Polystyrene (Styrofoam) has been turned into a valuable chemical found in seaweed by exposing it to sunlight.
Broken down, it produces DPM (diphenylmethane,) a molecule in the aquatic plant used in drug development, polymer manufacturing, and even fragrances and other cosmetics.
Polystyrene is the indestructible plastic is found in everything from takeaway containers to TV packaging.
It’s rarely recycled due to costly and complex processes required, as well as the difficulty of collecting it.
Now scientists have broken it down using a simple and inexpensive technique that combines UV (ultraviolet) rays and a chemical catalyst.
Market incentive is baked into the process, since the market price for DPM is 10-times higher than other materials currently made from polystyrene. Other valuable chemicals produced included benzophenone, used for clear coatings in the printing and film industry, and 4-oxo-4-phenyl-butyric acid.
“Many municipal recycling facilities instruct residents not to put polystyrene in their home recycling bins,” explains lead author Professor Greg Liu, of Virginia Tech. “Currently, the main method for recycling polystyrene yields a product that is often too low-quality to make the process economically viable.”
“In other words, if a recycling plant tries to recycle polystyrene on a large scale, it will either need a financial boost, such as a government subsidy, or the operation risks running out of money and shutting down.”
The VA Tech team published a study in PNAS that demonstrated their technology, but also included economic viability findings through consulting business experts from Santa Clara University in California and Dongbei University in China.

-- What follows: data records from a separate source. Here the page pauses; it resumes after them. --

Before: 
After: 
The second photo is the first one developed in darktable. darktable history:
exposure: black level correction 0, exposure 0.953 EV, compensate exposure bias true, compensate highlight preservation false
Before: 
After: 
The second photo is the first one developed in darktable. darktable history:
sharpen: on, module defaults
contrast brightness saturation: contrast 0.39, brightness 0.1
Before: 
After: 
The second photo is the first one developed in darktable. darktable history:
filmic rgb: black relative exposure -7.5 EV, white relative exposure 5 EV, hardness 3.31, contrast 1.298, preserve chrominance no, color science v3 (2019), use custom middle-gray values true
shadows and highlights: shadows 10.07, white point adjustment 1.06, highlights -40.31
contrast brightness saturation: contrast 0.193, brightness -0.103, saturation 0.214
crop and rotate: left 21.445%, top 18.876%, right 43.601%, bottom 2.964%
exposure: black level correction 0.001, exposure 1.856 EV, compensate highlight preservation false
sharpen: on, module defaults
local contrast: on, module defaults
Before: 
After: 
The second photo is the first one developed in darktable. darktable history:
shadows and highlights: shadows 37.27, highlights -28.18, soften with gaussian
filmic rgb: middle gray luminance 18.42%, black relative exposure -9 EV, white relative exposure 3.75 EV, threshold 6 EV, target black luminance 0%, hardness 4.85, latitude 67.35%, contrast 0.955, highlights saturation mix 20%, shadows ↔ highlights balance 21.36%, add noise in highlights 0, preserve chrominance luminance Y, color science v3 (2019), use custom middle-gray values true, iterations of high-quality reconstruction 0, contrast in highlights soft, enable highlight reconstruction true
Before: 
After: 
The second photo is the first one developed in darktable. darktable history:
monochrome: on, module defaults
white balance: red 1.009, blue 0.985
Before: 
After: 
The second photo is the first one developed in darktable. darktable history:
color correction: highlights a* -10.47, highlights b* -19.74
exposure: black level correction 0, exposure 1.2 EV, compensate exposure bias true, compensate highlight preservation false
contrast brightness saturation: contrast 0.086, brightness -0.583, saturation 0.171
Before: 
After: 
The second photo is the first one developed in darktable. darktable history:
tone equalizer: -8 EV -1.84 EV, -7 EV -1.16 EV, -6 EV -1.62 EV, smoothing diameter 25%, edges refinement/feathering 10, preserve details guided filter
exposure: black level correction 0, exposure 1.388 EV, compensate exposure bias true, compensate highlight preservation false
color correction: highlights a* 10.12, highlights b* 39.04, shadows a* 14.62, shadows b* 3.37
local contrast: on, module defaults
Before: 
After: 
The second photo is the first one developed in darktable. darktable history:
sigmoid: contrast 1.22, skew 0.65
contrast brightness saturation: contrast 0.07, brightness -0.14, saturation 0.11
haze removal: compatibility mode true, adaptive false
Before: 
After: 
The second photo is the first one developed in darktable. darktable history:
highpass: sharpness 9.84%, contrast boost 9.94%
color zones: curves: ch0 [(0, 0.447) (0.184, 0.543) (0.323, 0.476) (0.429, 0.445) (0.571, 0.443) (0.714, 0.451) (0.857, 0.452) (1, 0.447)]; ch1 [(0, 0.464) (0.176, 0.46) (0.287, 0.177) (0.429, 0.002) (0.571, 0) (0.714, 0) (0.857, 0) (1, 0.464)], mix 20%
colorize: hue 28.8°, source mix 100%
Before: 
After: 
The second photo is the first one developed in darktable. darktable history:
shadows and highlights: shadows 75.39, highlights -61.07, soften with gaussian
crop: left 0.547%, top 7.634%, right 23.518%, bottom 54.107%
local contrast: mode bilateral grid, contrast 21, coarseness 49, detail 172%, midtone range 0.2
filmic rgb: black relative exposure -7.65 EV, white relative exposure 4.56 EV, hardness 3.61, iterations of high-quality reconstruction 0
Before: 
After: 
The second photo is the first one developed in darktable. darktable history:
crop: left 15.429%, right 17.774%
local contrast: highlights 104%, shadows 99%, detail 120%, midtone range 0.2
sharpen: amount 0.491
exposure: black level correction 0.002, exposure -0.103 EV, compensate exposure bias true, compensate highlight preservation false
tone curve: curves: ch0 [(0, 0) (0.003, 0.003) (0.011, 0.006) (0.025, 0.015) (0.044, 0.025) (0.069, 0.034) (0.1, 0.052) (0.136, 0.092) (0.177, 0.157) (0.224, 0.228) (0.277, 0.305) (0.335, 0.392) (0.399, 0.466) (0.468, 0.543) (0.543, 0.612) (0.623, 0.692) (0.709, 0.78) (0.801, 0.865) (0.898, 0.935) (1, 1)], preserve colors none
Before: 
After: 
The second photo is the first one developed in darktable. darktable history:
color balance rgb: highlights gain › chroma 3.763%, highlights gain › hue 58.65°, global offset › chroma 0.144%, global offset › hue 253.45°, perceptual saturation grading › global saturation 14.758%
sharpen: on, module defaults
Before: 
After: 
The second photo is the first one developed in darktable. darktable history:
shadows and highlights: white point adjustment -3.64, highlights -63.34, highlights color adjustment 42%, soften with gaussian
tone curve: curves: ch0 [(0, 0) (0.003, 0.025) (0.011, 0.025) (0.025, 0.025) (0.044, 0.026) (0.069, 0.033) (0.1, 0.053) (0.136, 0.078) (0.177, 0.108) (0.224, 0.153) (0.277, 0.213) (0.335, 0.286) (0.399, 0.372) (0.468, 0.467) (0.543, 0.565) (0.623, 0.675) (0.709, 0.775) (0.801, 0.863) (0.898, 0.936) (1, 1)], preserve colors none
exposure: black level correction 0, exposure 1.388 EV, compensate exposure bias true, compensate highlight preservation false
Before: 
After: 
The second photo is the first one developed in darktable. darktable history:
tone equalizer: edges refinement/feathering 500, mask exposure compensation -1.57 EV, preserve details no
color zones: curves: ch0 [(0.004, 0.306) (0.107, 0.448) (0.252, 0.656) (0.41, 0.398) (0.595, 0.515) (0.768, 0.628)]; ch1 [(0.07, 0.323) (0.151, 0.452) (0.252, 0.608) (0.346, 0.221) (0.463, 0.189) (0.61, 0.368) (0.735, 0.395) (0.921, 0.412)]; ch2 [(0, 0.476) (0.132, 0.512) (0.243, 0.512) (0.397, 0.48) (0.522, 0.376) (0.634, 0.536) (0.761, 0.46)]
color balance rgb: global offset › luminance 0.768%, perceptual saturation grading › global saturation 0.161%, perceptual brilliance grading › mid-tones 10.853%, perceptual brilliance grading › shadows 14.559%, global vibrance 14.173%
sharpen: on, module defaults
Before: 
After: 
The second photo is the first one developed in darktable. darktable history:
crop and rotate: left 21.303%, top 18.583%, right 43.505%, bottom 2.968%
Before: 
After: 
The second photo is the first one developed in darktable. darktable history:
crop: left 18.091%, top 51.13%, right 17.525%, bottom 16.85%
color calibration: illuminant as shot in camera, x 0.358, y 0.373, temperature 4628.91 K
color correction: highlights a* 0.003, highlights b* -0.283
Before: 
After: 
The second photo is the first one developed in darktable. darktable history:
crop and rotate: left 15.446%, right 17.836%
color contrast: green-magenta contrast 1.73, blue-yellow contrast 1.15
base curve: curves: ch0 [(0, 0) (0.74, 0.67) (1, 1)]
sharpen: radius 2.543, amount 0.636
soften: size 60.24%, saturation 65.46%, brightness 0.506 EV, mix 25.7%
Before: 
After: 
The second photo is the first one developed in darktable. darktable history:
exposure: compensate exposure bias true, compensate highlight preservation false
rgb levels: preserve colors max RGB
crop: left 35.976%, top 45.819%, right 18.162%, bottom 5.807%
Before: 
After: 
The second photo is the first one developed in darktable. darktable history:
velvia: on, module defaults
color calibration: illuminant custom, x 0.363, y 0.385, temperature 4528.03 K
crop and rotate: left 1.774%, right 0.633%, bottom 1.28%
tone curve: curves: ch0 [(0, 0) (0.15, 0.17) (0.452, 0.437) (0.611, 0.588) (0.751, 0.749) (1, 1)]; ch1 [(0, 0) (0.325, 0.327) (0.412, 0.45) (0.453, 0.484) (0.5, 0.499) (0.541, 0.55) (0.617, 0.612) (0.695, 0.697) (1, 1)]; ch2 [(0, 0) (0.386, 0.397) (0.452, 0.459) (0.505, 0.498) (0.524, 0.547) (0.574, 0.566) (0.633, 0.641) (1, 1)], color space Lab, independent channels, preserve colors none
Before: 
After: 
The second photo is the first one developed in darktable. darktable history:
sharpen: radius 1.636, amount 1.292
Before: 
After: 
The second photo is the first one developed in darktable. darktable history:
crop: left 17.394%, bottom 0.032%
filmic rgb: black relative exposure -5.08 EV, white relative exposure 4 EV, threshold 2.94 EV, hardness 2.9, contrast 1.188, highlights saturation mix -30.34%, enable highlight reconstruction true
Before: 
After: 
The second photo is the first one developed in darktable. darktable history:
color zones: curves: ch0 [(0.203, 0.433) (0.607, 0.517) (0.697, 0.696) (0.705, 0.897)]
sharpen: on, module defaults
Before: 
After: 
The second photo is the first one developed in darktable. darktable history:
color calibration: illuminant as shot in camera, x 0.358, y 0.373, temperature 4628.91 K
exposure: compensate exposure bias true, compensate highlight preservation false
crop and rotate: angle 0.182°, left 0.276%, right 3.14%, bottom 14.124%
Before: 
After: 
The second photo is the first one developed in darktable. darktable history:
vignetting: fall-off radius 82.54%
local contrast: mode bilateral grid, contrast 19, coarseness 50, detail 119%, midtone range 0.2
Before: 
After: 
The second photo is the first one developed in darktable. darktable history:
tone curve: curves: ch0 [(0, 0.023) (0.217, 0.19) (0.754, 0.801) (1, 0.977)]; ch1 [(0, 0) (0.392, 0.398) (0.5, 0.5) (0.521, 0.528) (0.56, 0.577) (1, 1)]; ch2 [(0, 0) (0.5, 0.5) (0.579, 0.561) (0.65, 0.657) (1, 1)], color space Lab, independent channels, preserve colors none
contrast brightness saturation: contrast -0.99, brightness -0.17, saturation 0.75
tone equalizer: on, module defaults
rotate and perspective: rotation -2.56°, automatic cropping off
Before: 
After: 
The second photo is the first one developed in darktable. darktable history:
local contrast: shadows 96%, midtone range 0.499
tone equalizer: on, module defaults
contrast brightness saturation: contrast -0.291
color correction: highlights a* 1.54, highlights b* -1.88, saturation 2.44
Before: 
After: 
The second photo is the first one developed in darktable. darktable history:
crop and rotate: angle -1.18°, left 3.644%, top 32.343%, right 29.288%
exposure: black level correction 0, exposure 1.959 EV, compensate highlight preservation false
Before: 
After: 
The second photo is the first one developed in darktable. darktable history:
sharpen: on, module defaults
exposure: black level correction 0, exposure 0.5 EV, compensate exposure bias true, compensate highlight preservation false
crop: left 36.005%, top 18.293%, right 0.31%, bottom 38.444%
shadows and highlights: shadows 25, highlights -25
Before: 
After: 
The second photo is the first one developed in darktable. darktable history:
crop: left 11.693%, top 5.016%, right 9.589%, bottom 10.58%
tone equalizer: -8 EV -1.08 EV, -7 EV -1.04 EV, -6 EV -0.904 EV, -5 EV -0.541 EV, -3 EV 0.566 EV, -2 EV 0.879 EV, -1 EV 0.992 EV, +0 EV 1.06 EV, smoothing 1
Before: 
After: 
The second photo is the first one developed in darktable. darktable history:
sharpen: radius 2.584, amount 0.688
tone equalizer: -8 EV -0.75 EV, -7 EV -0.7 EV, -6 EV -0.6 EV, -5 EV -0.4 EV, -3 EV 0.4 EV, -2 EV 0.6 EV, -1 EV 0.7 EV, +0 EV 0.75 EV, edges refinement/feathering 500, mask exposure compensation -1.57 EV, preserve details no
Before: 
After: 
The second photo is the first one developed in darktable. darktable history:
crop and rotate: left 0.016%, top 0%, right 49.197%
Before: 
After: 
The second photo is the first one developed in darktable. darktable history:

Around 1.15 billion polystyrene food and drink containers were sold in England in 2018, according to the Department for Environment, Food and Rural Affairs.
Unlike most plastics, polystyrene can remain intact for over 1,000 years, and its presence in the environment has been linked to diseases, including some cancers.
However when exposed to UV light it weakens. The researchers showed sunlight degrades polystyrene chemically. While this brings up the possibility of recycling methods, it also means that floating in the oceans, it will break apart into microplastics, causing a different sort of damage.
Sales of single-use polystyrene food containers have been banned in Scotland for just this reason.
“Many of us are comfortable tossing a metal can or a glass jar into the recycling bin without a second thought,” said Professor Liu. “Not every recycling plant is equipped to handle every type of plastic. That’s because the chemistry and structure of plastic materials are diverse, and each type requires a specific recycling procedure.”
“We at Virginia Tech can contribute a small piece to the big puzzle and offer solutions to positively impact the world.”